→ Liste der Aufgaben:
- A) Schreibe den Textauszug über die Forst- und Holzwirtschaft ab den Worten „Vom 8. bis 14.“ bis einschließlich „der österreichischen Wirtschaft.“ erneut ab und ersetze dabei „Arbeitsplätze“ durch „Jobs“.
- B) Setze den Textauszug über die Forst- und Holzwirtschaft im Anschluss an seinen letzten Satz fort.

→ Textauszug:

..........

Vom 8. bis 14. Juni findet sie unter dem Motto „Wald und Wirtschaft“ statt. Bundesminister Norbert Totschnig dazu: „Im gesamten Wertschöpfungsnetzwerk der Forst- und Holzwirtschaft wird, inklusive vor- und nachgelagerter Branchen, eine Wertschöpfung von 43,1 Mrd. Euro pro Jahr erwirtschaftet. Zudem sind 444.000 Arbeitsplätze auf die Forst- und Holzwirtschaft zurückzuführen.“ Der Wald ist somit ein zentraler Bestandteil der österreichischen Wirtschaft.
Fast 30 Mrd. Euro an Steuern und Abgaben pro Jahr
Laut einer erst kürzlich erschienenen Studie sind hierzulande jeder zehnte erwirtschaftete Euro sowie jeder elfte Arbeitsplatz auf das Wertschöpfungsnetzwerk der Forst- und Holzwirtschaft zurückzuführen. Zudem leistet die Branche auch einen wichtigen Beitrag zu den Staatseinnahmen. 29,2 Mrd. Euro an Steuern und Abgaben werden unmittelbar und mittelbar jedes Jahr generiert. Dies entspricht einem Anteil von 12 Prozent der Staatseinnahmen (Bund, Länder, Gemeinden und Sozialversicherungsträger).

..........

→ Bereitgestelltes Material:
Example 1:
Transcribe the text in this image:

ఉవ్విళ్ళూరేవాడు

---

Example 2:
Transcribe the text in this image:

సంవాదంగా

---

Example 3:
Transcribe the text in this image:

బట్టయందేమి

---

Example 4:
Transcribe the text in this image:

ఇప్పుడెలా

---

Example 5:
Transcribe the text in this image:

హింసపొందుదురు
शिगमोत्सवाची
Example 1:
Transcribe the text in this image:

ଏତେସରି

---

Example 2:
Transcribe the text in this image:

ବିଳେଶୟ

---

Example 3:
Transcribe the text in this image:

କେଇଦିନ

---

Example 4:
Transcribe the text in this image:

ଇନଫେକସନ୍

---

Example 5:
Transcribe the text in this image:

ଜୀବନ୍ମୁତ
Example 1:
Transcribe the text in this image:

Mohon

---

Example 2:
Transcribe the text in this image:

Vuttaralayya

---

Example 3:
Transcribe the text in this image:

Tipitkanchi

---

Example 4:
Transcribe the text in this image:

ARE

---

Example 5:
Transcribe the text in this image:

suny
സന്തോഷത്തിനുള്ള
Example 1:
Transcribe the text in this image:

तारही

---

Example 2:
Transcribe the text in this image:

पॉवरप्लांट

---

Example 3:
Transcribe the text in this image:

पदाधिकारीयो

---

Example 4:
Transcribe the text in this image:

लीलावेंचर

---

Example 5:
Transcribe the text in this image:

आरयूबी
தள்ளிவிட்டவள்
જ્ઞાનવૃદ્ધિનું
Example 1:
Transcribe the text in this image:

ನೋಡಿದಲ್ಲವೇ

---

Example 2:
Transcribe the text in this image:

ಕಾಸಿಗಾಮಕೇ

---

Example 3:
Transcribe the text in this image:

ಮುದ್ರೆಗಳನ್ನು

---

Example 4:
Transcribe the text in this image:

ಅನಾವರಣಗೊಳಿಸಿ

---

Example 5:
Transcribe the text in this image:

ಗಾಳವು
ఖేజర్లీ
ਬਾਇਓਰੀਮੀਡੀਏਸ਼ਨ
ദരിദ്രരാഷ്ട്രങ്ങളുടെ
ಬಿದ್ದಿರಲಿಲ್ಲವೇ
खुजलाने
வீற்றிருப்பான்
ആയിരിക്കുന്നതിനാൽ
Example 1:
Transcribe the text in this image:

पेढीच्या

..........

→ Erwartete Ergebnisse:
- A)
Vom 8. bis 14. Juni findet sie unter dem Motto „Wald und Wirtschaft“ statt. Bundesminister Norbert Totschnig dazu: „Im gesamten Wertschöpfungsnetzwerk der Forst- und Holzwirtschaft wird, inklusive vor- und nachgelagerter Branchen, eine Wertschöpfung von 43,1 Mrd. Euro pro Jahr erwirtschaftet. Zudem sind 444.000 Jobs auf die Forst- und Holzwirtschaft zurückzuführen.“ Der Wald ist somit ein zentraler Bestandteil der österreichischen Wirtschaft.

- B)
Aktive und nachhaltige Waldbewirtschaftung
Nur mit einer aktiven und nachhaltigen Bewirtschaftung können die ökologischen und wirtschaftlichen Vorteile der österreichischen Wälder genutzt und für künftige Generationen gesichert werden. Durch gezielte Pflege- und Nutzungseingriffe werden Wälder verjüngt und an den Klimawandel angepasst – etwa durch eine artenreiche Baumartenwahl und Strukturierung der Wälder.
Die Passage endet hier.